Experiments with test subjects it can be done on Wikiresearch. Questions, test pictures and test sounds can be placed on the wiki. And there will be enough test persons if there is need for a heterogeneous sample of the general population (which is common for many psychological tests anyway).
History and such are often about defending a specific point of view, which is less adequate. Wikipedia or Wikibooks is a proper place when it is written from a neutral point of view.
Social aspects
Language
Since late 19th century English has become by the most important language for both scientific and political affairs.
Wikipedia is already worked on in over 80 languages. Polyglots translate information from one language into another and even very small language communities can work on extending a knowledge base in their own language.
Research can be translated from English, or any smaller pivotal language, into other languages and research can be undertaken in any other language and translated into a pivotal language later.
People
Traditionally science and scientific texts state the names of the authors more or less prominently.

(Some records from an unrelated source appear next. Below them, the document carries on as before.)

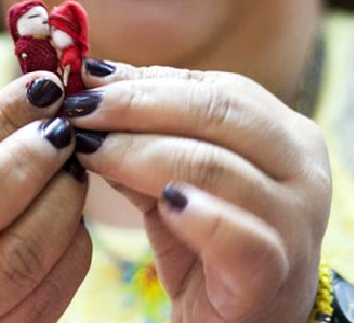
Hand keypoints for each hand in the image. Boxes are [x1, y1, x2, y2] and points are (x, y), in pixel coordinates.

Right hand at [0, 73, 90, 322]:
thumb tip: (41, 88)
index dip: (5, 127)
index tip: (45, 91)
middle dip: (37, 166)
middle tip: (64, 132)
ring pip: (26, 262)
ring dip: (63, 205)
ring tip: (68, 172)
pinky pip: (50, 297)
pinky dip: (71, 248)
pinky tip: (63, 220)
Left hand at [68, 60, 329, 322]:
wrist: (234, 322)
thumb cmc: (201, 241)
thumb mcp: (168, 177)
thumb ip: (139, 135)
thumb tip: (89, 86)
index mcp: (281, 134)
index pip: (213, 86)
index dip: (143, 80)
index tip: (83, 79)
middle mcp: (300, 169)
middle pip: (216, 112)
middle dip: (135, 106)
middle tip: (77, 110)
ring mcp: (294, 222)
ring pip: (216, 167)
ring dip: (139, 152)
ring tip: (87, 150)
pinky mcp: (272, 275)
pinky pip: (238, 236)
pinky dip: (197, 215)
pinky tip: (160, 202)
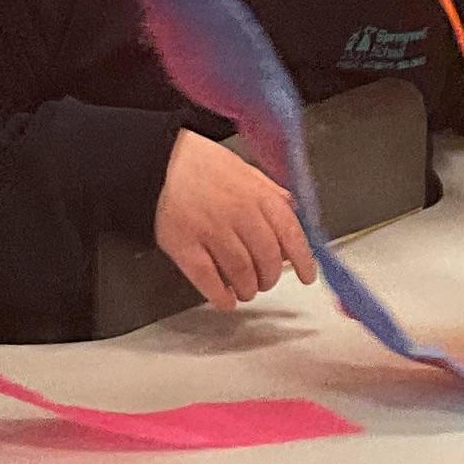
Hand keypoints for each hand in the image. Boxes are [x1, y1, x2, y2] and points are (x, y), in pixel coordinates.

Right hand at [154, 132, 316, 310]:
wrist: (156, 162)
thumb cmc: (201, 165)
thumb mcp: (243, 169)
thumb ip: (269, 192)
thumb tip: (292, 211)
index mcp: (256, 195)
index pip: (290, 233)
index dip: (302, 259)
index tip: (307, 275)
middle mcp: (238, 214)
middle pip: (267, 259)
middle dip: (270, 277)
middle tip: (265, 281)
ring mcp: (210, 232)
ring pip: (241, 274)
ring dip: (248, 289)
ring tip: (246, 290)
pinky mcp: (184, 246)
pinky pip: (209, 280)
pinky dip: (221, 296)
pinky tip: (226, 300)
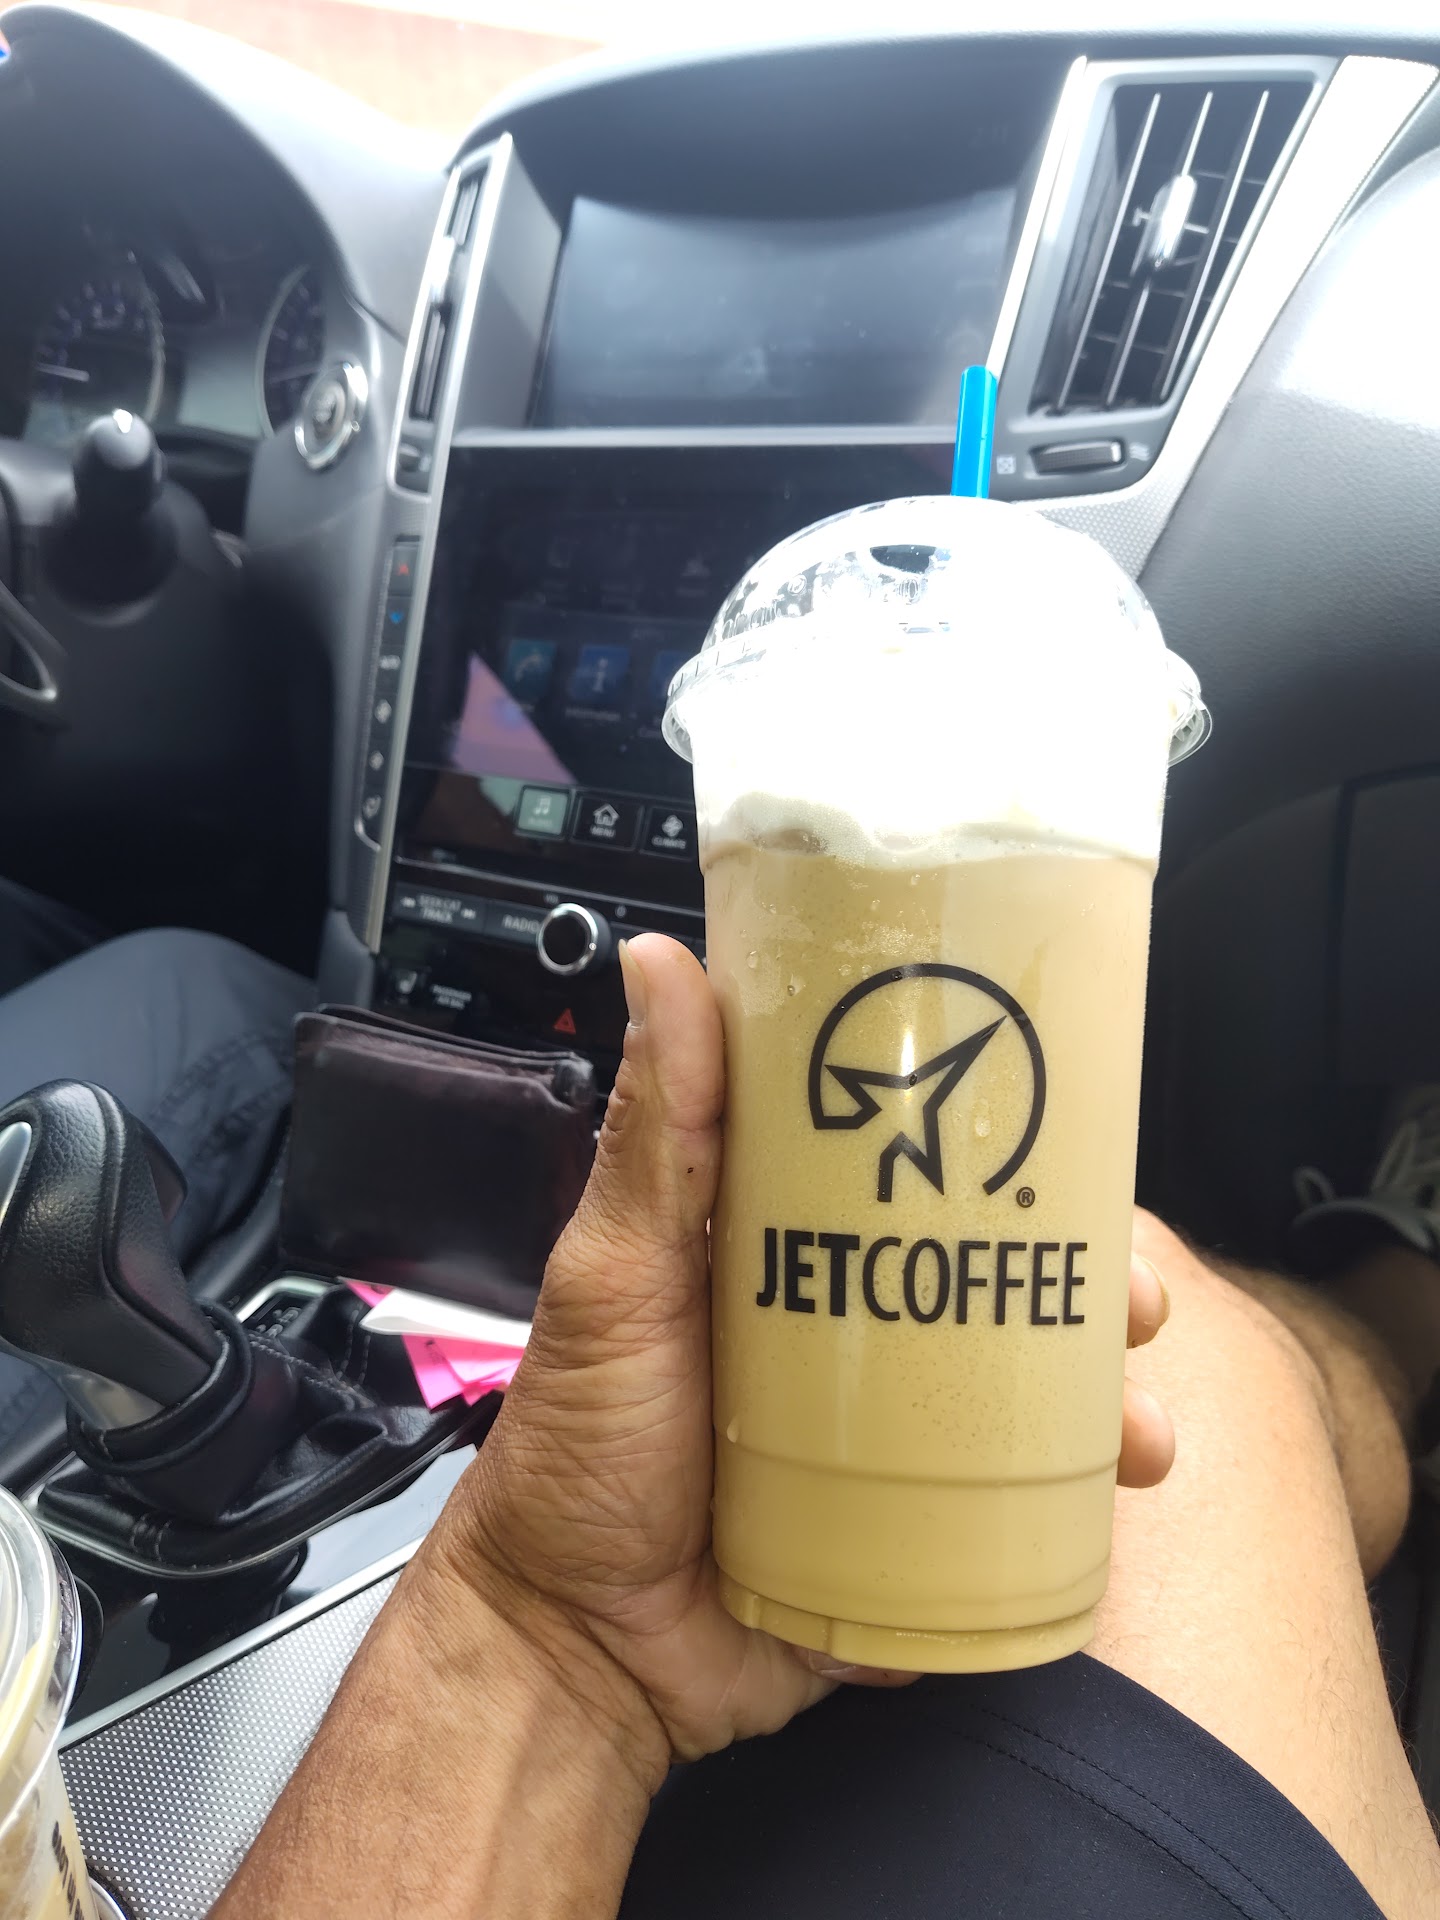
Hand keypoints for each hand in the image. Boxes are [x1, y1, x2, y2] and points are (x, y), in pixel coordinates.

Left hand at [414, 934, 1175, 1786]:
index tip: (1078, 1131)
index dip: (1008, 1150)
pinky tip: (1114, 1502)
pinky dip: (1074, 1507)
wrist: (575, 1652)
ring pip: (1027, 1400)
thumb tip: (658, 961)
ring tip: (1141, 1427)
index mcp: (793, 1251)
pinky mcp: (908, 1539)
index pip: (918, 1173)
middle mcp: (854, 1334)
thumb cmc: (579, 1448)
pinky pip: (1011, 1514)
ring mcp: (887, 1441)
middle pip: (998, 1281)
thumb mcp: (616, 1274)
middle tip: (1135, 1297)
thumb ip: (656, 1133)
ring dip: (1106, 1400)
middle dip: (1088, 1281)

Wiki projects tend to anonymize texts; on MediaWiki wikis authors are usually only mentioned in the page history.
Not attractive for most established scientists;
- Attractive to:
- people who haven't finished their studies (yet) -
- or haven't even started them;
- people who chose a different career path;
- or scientists that want to work on fields completely different from what they are known for.
If a research wiki can attract a sufficient number of qualified people the wiki can probably qualify as a system equal to peer review. The difference is that peers aren't chosen among a small group of highly respected people. This can lead to both more original research as well as more charlatanesque works.
Related
A lot of work can be done on improving Wikipedia articles, that can also be used as a clear definition for general concepts.
Results could take the form of a Wikibook, be used on Wikiversity, or even on Wikipedia.